On Saturday night, October 10, workers from the chic Bywater bistro N7 went out and formed a picket line. A group of about a dozen, all masked, had gathered with signs at St. Claude Avenue and Montegut Street to air their grievances around issues of safety, fairness, and compensation at the restaurant — particularly employee and patron safety relative to the coronavirus.
While some of those present were supporters and friends, one of the striking employees said the group included “at least fifty percent of the front of the house,” meaning workers more visible to customers, like waitstaff and hosts. The strikers asked not to be named; it was their first night picketing and they were still hammering out their strategy and demands.
“We’ve attempted to have a legitimate conversation with the owners about how to operate this restaurant safely for the guests and the workers, and those attempts have been met with absolute silence,” a striker said.
N7’s owners, Yukiko Yamaguchi and Aaron C. Walker, previously ran the Frenchmen Street club Yuki Izakaya. N7 opened in 2015 as a sort of secret speakeasy culinarily centered on high-end canned fish from overseas. It’s since become a favorite of nearby Airbnb guests and those seeking an Instagrammable pastiche of “French bohemia” plopped lakeside of St.
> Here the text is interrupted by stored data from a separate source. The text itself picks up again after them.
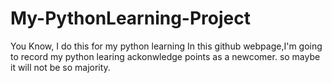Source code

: # My-PythonLearning-Project
You Know, I do this for my python learning
In this github webpage,I'm going to record my python learing ackonwledge points as a newcomer.
so maybe it will not be so majority.
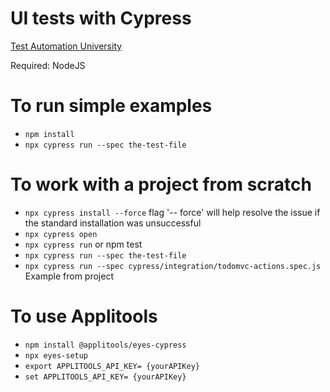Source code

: # UI tests with Cypress 
[Test Automation University](https://testautomationu.applitools.com/)


 Required: NodeJS
 
# To run simple examples

* `npm install`
* `npx cypress run --spec the-test-file`

# To work with a project from scratch

* `npx cypress install --force`   flag '-- force' will help resolve the issue if the standard installation was unsuccessful
* `npx cypress open` 
* `npx cypress run`   or  npm test
* `npx cypress run --spec the-test-file`
* `npx cypress run --spec cypress/integration/todomvc-actions.spec.js`  Example from project

# To use Applitools

* `npm install @applitools/eyes-cypress`
* `npx eyes-setup`
* `export APPLITOOLS_API_KEY= {yourAPIKey}`
* `set APPLITOOLS_API_KEY= {yourAPIKey}`
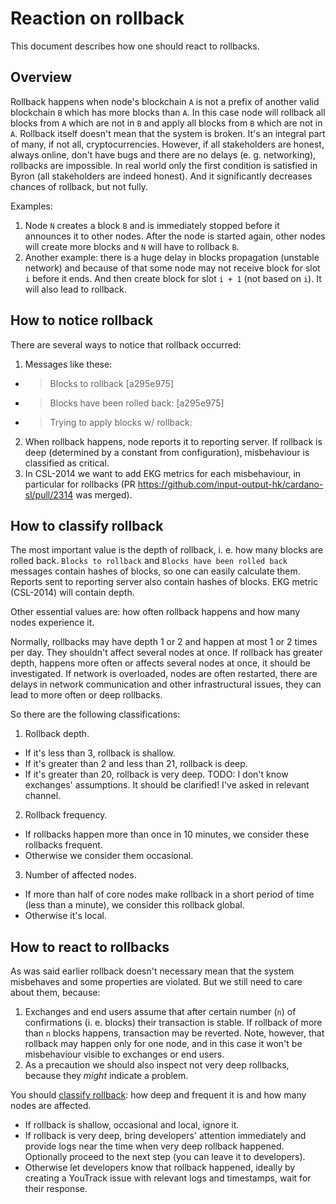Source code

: # Reaction on rollback

This document describes how one should react to rollbacks.

## Overview

Rollback happens when node's blockchain `A` is not a prefix of another
valid blockchain `B` which has more blocks than `A`. In this case node
will rollback all blocks from `A` which are not in `B` and apply all
blocks from `B` which are not in `A`.  Rollback itself doesn't mean
that the system is broken. It's an integral part of many, if not all,
cryptocurrencies. However, if all stakeholders are honest, always
online, don't have bugs and there are no delays (e. g. networking),
rollbacks are impossible.  In real world only the first condition is
satisfied in Byron (all stakeholders are indeed honest). And it
significantly decreases chances of rollback, but not fully.

Examples:
1. Node `N` creates a block `B` and is immediately stopped before it
   announces it to other nodes. After the node is started again, other
   nodes will create more blocks and `N` will have to rollback `B`.
2. Another example: there is a huge delay in blocks propagation
   (unstable network) and because of that some node may not receive
   block for slot `i` before it ends. And then create block for slot
   `i + 1` (not based on `i`). It will also lead to rollback.

## How to notice rollback

There are several ways to notice that rollback occurred:
1. Messages like these:
  * > Blocks to rollback [a295e975]
  * > Blocks have been rolled back: [a295e975]
  * > Trying to apply blocks w/ rollback:
2. When rollback happens, node reports it to reporting server. If
   rollback is deep (determined by a constant from configuration),
   misbehaviour is classified as critical.
3. In CSL-2014 we want to add EKG metrics for each misbehaviour, in
   particular for rollbacks (PR https://github.com/input-output-hk/cardano-sl/pull/2314 was merged).

## How to classify rollback

The most important value is the depth of rollback, i. e. how many
blocks are rolled back. `Blocks to rollback` and `Blocks have been
rolled back` messages contain hashes of blocks, so one can easily
calculate them. Reports sent to reporting server also contain hashes
of blocks. EKG metric (CSL-2014) will contain depth.

Other essential values are: how often rollback happens and how many
nodes experience it.

Normally, rollbacks may have depth 1 or 2 and happen at most 1 or 2
times per day. They shouldn't affect several nodes at once. If
rollback has greater depth, happens more often or affects several
nodes at once, it should be investigated. If network is overloaded,
nodes are often restarted, there are delays in network communication
and other infrastructural issues, they can lead to more often or deep
rollbacks.

So there are the following classifications:
1. Rollback depth.
  * If it's less than 3, rollback is shallow.
  * If it's greater than 2 and less than 21, rollback is deep.
  * If it's greater than 20, rollback is very deep.
TODO: I don't know exchanges' assumptions. It should be clarified!
I've asked in relevant channel.
2. Rollback frequency.
  * If rollbacks happen more than once in 10 minutes, we consider
    these rollbacks frequent.
  * Otherwise we consider them occasional.
3. Number of affected nodes.
  * If more than half of core nodes make rollback in a short period of
    time (less than a minute), we consider this rollback global.
  * Otherwise it's local.

## How to react to rollbacks

As was said earlier rollback doesn't necessary mean that the system
misbehaves and some properties are violated. But we still need to care
about them, because:
1. Exchanges and end users assume that after certain number (`n`) of
   confirmations (i. e. blocks) their transaction is stable. If
   rollback of more than `n` blocks happens, transaction may be
   reverted. Note, however, that rollback may happen only for one
   node, and in this case it won't be misbehaviour visible to
   exchanges or end users.
2. As a precaution we should also inspect not very deep rollbacks,
   because they _might_ indicate a problem.

You should [classify rollback](#how-to-classify-rollback): how deep
and frequent it is and how many nodes are affected.
* If rollback is shallow, occasional and local, ignore it.
* If rollback is very deep, bring developers' attention immediately
and provide logs near the time when very deep rollback
happened. Optionally proceed to the next step (you can leave it to
developers).
* Otherwise let developers know that rollback happened, ideally by
  creating a YouTrack issue with relevant logs and timestamps, wait
  for their response.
Claude Avenue. Its large enclosed patio, long a subject of praise from patrons, has allowed it to serve guests in open air even under COVID restrictions.
What pushed its employees into the streets was the alleged firing Saturday of a manager who, according to the strikers, prioritized health over profits. “There was an unlawful termination tonight,” a striker claimed, “and we just decided that if there’s no accountability on their part, while asking us to put our lives and bodies, our long-term lung capacity on the line, that was too much.” Eater asked owners for comment about this characterization of the firing, but have not received a response.
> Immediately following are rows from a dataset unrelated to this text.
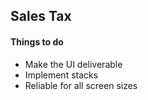 ## Sales Tax

#### Things to do

- Make the UI deliverable
- Implement stacks 
- Reliable for all screen sizes
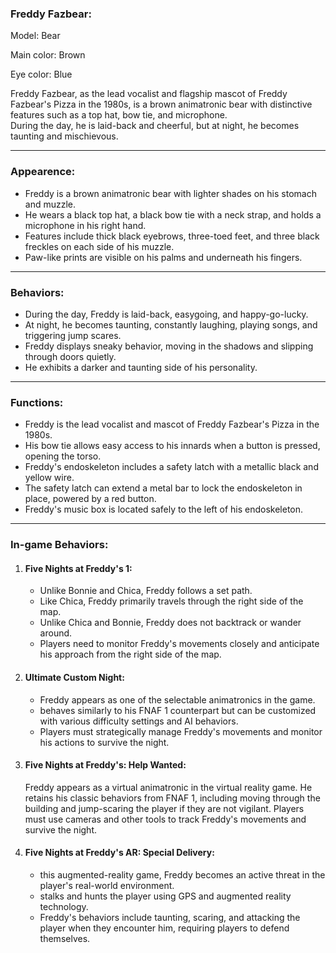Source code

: ### Freddy Fazbear:

Model: Bear

Main color: Brown

Eye color: Blue

Freddy Fazbear, as the lead vocalist and flagship mascot of Freddy Fazbear's Pizza in the 1980s, is a brown animatronic bear with distinctive features such as a top hat, bow tie, and microphone.  
During the day, he is laid-back and cheerful, but at night, he becomes taunting and mischievous.

---

### Appearence:

-   Freddy is a brown animatronic bear with lighter shades on his stomach and muzzle.
-   He wears a black top hat, a black bow tie with a neck strap, and holds a microphone in his right hand.
-   Features include thick black eyebrows, three-toed feet, and three black freckles on each side of his muzzle.
-   Paw-like prints are visible on his palms and underneath his fingers.

---

### Behaviors:

-   During the day, Freddy is laid-back, easygoing, and happy-go-lucky.
-   At night, he becomes taunting, constantly laughing, playing songs, and triggering jump scares.
-   Freddy displays sneaky behavior, moving in the shadows and slipping through doors quietly.
-   He exhibits a darker and taunting side of his personality.

---

### Functions:

-   Freddy is the lead vocalist and mascot of Freddy Fazbear's Pizza in the 1980s.
-   His bow tie allows easy access to his innards when a button is pressed, opening the torso.
-   Freddy's endoskeleton includes a safety latch with a metallic black and yellow wire.
-   The safety latch can extend a metal bar to lock the endoskeleton in place, powered by a red button.
-   Freddy's music box is located safely to the left of his endoskeleton.

---

### In-game Behaviors:

1.  #### Five Nights at Freddy's 1:
    
    -   Unlike Bonnie and Chica, Freddy follows a set path.
    -   Like Chica, Freddy primarily travels through the right side of the map.
    -   Unlike Chica and Bonnie, Freddy does not backtrack or wander around.
    -   Players need to monitor Freddy's movements closely and anticipate his approach from the right side of the map.
2.  #### Ultimate Custom Night:
    
    -   Freddy appears as one of the selectable animatronics in the game.
    -   behaves similarly to his FNAF 1 counterpart but can be customized with various difficulty settings and AI behaviors.
    -   Players must strategically manage Freddy's movements and monitor his actions to survive the night.
3.  #### Five Nights at Freddy's: Help Wanted:
    
    Freddy appears as a virtual animatronic in the virtual reality game. He retains his classic behaviors from FNAF 1, including moving through the building and jump-scaring the player if they are not vigilant. Players must use cameras and other tools to track Freddy's movements and survive the night.
4.  #### Five Nights at Freddy's AR: Special Delivery:
    
    -   this augmented-reality game, Freddy becomes an active threat in the player's real-world environment.
    -   stalks and hunts the player using GPS and augmented reality technology.
    -   Freddy's behaviors include taunting, scaring, and attacking the player when they encounter him, requiring players to defend themselves.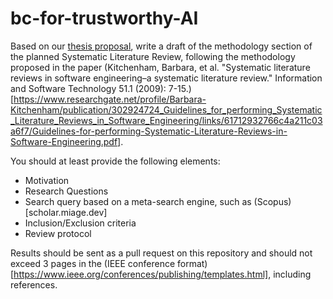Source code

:# bc-for-trustworthy-AI

Based on our [thesis proposal](https://cri.pantheonsorbonne.fr/sites/default/files/2024-04/sujet_these_2024-2027-salinesi_herbaut_0.pdf), write a draft of the methodology section of the planned Systematic Literature Review, following the methodology proposed in the paper (Kitchenham, Barbara, et al. "Systematic literature reviews in software engineering–a systematic literature review." Information and Software Technology 51.1 (2009): 7-15.)[https://www.researchgate.net/profile/Barbara-Kitchenham/publication/302924724_Guidelines_for_performing_Systematic_Literature_Reviews_in_Software_Engineering/links/61712932766c4a211c03a6f7/Guidelines-for-performing-Systematic-Literature-Reviews-in-Software-Engineering.pdf].

You should at least provide the following elements:

- Motivation
- Research Questions
- Search query based on a meta-search engine, such as (Scopus)[scholar.miage.dev]
- Inclusion/Exclusion criteria
- Review protocol

Results should be sent as a pull request on this repository and should not exceed 3 pages in the (IEEE conference format)[https://www.ieee.org/conferences/publishing/templates.html], including references.
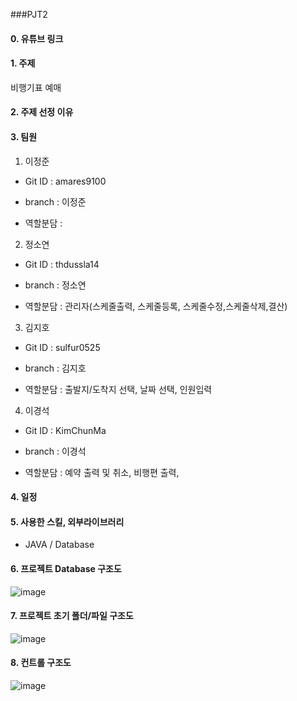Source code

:###PJT2 

#### 0. 유튜브 링크


#### 1. 주제
비행기표 예매

#### 2. 주제 선정 이유


#### 3. 팀원
1. 이정준
  
  
  -  Git ID : amares9100
  
  
  -  branch : 이정준
  
  
  -  역할분담 : 
  
  
  
  
2. 정소연
  
  
  -  Git ID : thdussla14
  
  
  -  branch : 정소연
  
  
  -  역할분담 : 관리자(스케줄출력, 스케줄등록, 스케줄수정,스케줄삭제,결산)
  
  
  
 3. 김지호
  
  
  -  Git ID : sulfur0525
  
  
  -  branch : 김지호
  
  
  -  역할분담 : 출발지/도착지 선택, 날짜 선택, 인원입력
  
  
  4. 이경석
  
  
  -  Git ID : KimChunMa
  
  
  -  branch : 이경석
  
  
  -  역할분담 :  예약 출력 및 취소, 비행편 출력, 
  
  
  
#### 4. 일정



#### 5. 사용한 스킬, 외부라이브러리
- JAVA / Database




#### 6. 프로젝트 Database 구조도
![image](https://user-images.githubusercontent.com/121651359/221497952-2d44b228-1769-441c-89a7-2b1caad3464c.png)



#### 7. 프로젝트 초기 폴더/파일 구조도
![image](https://user-images.githubusercontent.com/121651359/221498774-8978f4ed-86ea-4054-ae38-9913fd2ba053.png)


#### 8. 컨트롤 구조도
![image](https://user-images.githubusercontent.com/121651359/221498628-891aab39-7864-4b94-a270-674cc2e9c235.png)
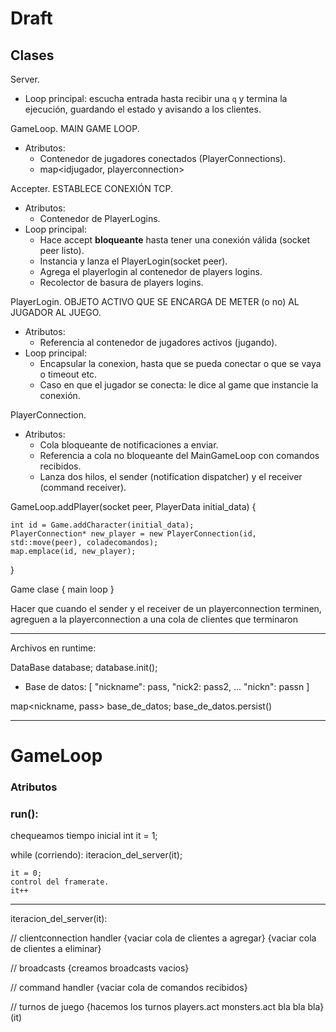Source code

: # Draft


## Clases

Server.
* Loop principal: escucha entrada hasta recibir una `q` y termina la ejecución, guardando el estado y avisando a los clientes.

GameLoop. MAIN GAME LOOP.
* Atributos:
    - Contenedor de jugadores conectados (PlayerConnections).
    - map<idjugador, playerconnection>

Accepter. ESTABLECE CONEXIÓN TCP.
* Atributos:
    - Contenedor de PlayerLogins. 
* Loop principal:
    - Hace accept **bloqueante** hasta tener una conexión válida (socket peer listo).
    - Instancia y lanza el PlayerLogin(socket peer).
    - Agrega el playerlogin al contenedor de players logins.
    - Recolector de basura de players logins.

PlayerLogin. OBJETO ACTIVO QUE SE ENCARGA DE METER (o no) AL JUGADOR AL JUEGO.
* Atributos:
    - Referencia al contenedor de jugadores activos (jugando).
* Loop principal:
    - Encapsular la conexion, hasta que se pueda conectar o que se vaya o timeout etc.
    - Caso en que el jugador se conecta: le dice al game que instancie la conexión.

PlayerConnection.
* Atributos:
    - Cola bloqueante de notificaciones a enviar.
    - Referencia a cola no bloqueante del MainGameLoop con comandos recibidos.
    - Lanza dos hilos, el sender (notification dispatcher) y el receiver (command receiver).


GameLoop.addPlayer(socket peer, PlayerData initial_data) {


    int id = Game.addCharacter(initial_data);
    PlayerConnection* new_player = new PlayerConnection(id, std::move(peer), coladecomandos);
    map.emplace(id, new_player);
}

Game clase {
    main loop
}


Hacer que cuando el sender y el receiver de un playerconnection terminen, agreguen a la playerconnection a una cola de clientes que terminaron


---

Archivos en runtime:

DataBase database;
database.init();

* Base de datos:
[
    "nickname": pass,
    "nick2: pass2,
    ...
    "nickn": passn
]

map<nickname, pass> base_de_datos;
base_de_datos.persist()


---

# GameLoop

### Atributos


### run():

chequeamos tiempo inicial
int it = 1;

while (corriendo):
    iteracion_del_server(it);

    it = 0;
    control del framerate.
    it++

---

iteracion_del_server(it):

// clientconnection handler
{vaciar cola de clientes a agregar}
{vaciar cola de clientes a eliminar}

// broadcasts
{creamos broadcasts vacios}

// command handler
{vaciar cola de comandos recibidos}

// turnos de juego
{hacemos los turnos players.act monsters.act bla bla bla}(it)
“We want protection,” the striker said. “We want protection from unlawful firings. We want health protection — a sick fund, a fund for testing, or ideally health insurance.”
The strikers also detailed frustrations around pay, which is allegedly based on a points system, the formula for which employees say is hidden from them. A striker told Eater, “They sort of introduced it to us back in February, pre-COVID, and then we’ve never had an explanation of it,” despite a promise of forthcoming information about the system, according to workers.
According to public records, N7 received between $150,000 - $300,000 dollars in coronavirus-related “Paycheck Protection Program” (PPP) funds.
“We have a food runner who works as hard as any of us,” the striker said. “We’ve been trying to get her pay equity for a while. We want race and gender equity. There’s been a lack of promotions in the past and intentional efforts to misgender either gender-nonconforming or trans people.” Another employee characterized this as part of a larger atmosphere of disrespect. “It’s not appropriate for guests to grab, touch, detain workers of any gender... and there has been lack of management support when those incidents happen.” Eater asked owners about the specific allegations, but have not received a response as of press time.
The employees have since started a strike fund and published their specific demands, including that “every customer wear a mask when entering the restaurant, speaking or engaging with staff or other diners, and when moving about the grounds of the restaurant regardless of that customer’s race, gender, class, or relationship to owners,” that management and owners enforce safety policies, and that staff be given hazard pay “for working in a crowded environment and engaging with customers who take their masks off while eating and drinking.”
The walk-off and strike, which one employee described as “largely a common tale of COVID safety,” is happening as restaurants and bars throughout New Orleans are struggling to find ways to do business under ever-changing and not always clearly enforced city mandates. The strikers were out again on Monday night and plan to picket this weekend as well. Part of their goal, the workers said, was to garner public support in hopes of winning concessions from the owners. One said that people sympathetic to the employees’ aims could contact the owners directly to express their unwillingness to patronize the restaurant until the strikers’ demands are met.
“Let them know that we’re doing this, and why,” a worker said. “All we’re asking for is an equitable workspace where we have some decision-making power over how our labor is used.”